ЗАДАНИЕ A:
Ответьте на вопросы по отрывку о симба:
(i) Как бельгийский ученый назвал особый обряд?
(ii) Кто становился для симба отцом после этого обряда?
(iii) С каким оружием в руках дети чувствовали себя всемогущими?
ЗАДАНИЕ B:
Допишите отрывок о симба, начав сразу после его последнего предложения.

ФРАГМЕНТ ТЕКСТА:

Пожалуй, главным новшеством, введенным вождями повстанцев, стал особый обряд, который бельгийский ученый назвал "крещением". В ходе этого ритуала симба как бы становился совершенно новым человеком. Им обрывались все связи с прежней семьей, кланом, племенем, он превращался в члена нового сообщества, "племени" симба. После "крещения", словно пережив новое рождение, симба отказывался признавать даже своих родителей, порывал все отношения со своими старыми друзьями. Его новой семьей отныне было воинское подразделение, в котором он сражался, отцом - командир.
Все это события уже довольно далеких дней, но о них стоит напомнить, потому что именно тогда были заложены основы использования подростков в качестве военной ударной силы. С автоматом Калашникова в руках дети чувствовали себя всемогущими, под защитой магических обрядов они ощущали себя неуязвимыми. Порывая с родной семьей, подростки выходили из-под влияния традиционной культуры и отбрасывали все ее запреты и нравственные нормы. Только голос командира был им слышен. Участие детей в боях привносило в военные действия нотку бездумной, совершенно иррациональной жестокости и несколько истеричной смелости.

ИСХОДНЫЕ ДАННЫЕ:
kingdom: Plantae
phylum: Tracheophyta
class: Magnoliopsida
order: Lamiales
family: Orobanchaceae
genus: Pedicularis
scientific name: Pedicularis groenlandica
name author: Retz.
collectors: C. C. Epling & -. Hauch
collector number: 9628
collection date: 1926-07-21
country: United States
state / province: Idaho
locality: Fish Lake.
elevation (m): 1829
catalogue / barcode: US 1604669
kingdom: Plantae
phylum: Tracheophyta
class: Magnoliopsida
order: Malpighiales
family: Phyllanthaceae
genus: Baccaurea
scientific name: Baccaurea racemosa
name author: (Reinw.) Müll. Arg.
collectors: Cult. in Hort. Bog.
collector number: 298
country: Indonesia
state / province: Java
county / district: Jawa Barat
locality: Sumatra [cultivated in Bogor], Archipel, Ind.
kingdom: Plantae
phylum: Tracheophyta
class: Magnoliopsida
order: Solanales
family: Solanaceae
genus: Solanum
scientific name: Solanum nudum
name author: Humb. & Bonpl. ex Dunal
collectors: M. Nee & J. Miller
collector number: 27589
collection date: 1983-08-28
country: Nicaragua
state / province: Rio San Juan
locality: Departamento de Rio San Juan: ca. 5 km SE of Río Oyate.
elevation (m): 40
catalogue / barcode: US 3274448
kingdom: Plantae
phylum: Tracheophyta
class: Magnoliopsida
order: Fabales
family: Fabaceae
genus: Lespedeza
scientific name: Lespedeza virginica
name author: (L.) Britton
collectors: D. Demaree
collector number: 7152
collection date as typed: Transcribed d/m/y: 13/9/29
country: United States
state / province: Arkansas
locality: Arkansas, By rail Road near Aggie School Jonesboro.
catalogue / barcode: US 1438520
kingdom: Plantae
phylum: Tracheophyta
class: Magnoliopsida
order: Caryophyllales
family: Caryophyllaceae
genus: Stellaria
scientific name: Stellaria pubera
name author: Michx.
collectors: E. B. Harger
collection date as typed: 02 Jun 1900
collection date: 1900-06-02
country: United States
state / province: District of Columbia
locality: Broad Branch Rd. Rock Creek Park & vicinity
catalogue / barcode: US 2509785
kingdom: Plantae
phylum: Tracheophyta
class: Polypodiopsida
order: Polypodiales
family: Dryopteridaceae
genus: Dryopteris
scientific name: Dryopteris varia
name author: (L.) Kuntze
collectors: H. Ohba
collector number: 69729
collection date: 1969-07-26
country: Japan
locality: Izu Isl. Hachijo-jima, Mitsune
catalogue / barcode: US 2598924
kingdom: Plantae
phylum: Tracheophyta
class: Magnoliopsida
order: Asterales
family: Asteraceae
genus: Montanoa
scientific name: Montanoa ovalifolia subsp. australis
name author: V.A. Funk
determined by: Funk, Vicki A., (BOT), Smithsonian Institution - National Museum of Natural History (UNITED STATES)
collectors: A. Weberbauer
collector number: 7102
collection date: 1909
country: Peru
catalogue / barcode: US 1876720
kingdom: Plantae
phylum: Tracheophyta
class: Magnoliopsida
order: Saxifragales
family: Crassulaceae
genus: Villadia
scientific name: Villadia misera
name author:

ОТВЕТ A:
(i) «Крещением».
(ii) Командир.
(iii) С автоматом Калашникова.

ОТВЕТ B:
Вырастающим среди насилия и постоянного кровопролития детям трудно было вообразить, что такое человечность, что такое сострадание. Ни того ни другого они никогда не видели в окружающей жизни. Журнал "Африка риковери" писал об Анголе, что 66% ангольских детей видели человекоубийство, 91% - трупы, 67% оказывались свидетелями избиений и пыток, более чем две трети постоянно подвергались смертельной опасности. А, скажем, в Руанде они сами превращались в участников совершаемых зверств. А положение в Мозамбике, где в повстанческом движении РЕНАМО детей заставляли убивать своих отцов и матерей, чтобы оторвать их от семейного влияния? А север Уганды, где мальчиков похищали религиозные сектанты из Южного Судана для превращения в солдат, а девочек отдавали их командирам? Это ли была не школа бесчеловечности?
Конголезский опыт был подхвачен во многих африканских странах. В декабре 1989 г. возглавляемые Чарлзом Тейлором, лидером так называемого Национального патриотического фронта Либерии, банды вторглись на либерийскую территорию. Уже тогда многих поразило, что в завоеванных деревнях и поселках банды насильно забирали с собой детей. После недолгой тренировки им выдавалось оружие и семи-восьмилетние мальчишки превращались в солдат. Их командирами часто бывали подростки, сами еще дети, но чуть постарше - пятнадцати-семнадцати лет.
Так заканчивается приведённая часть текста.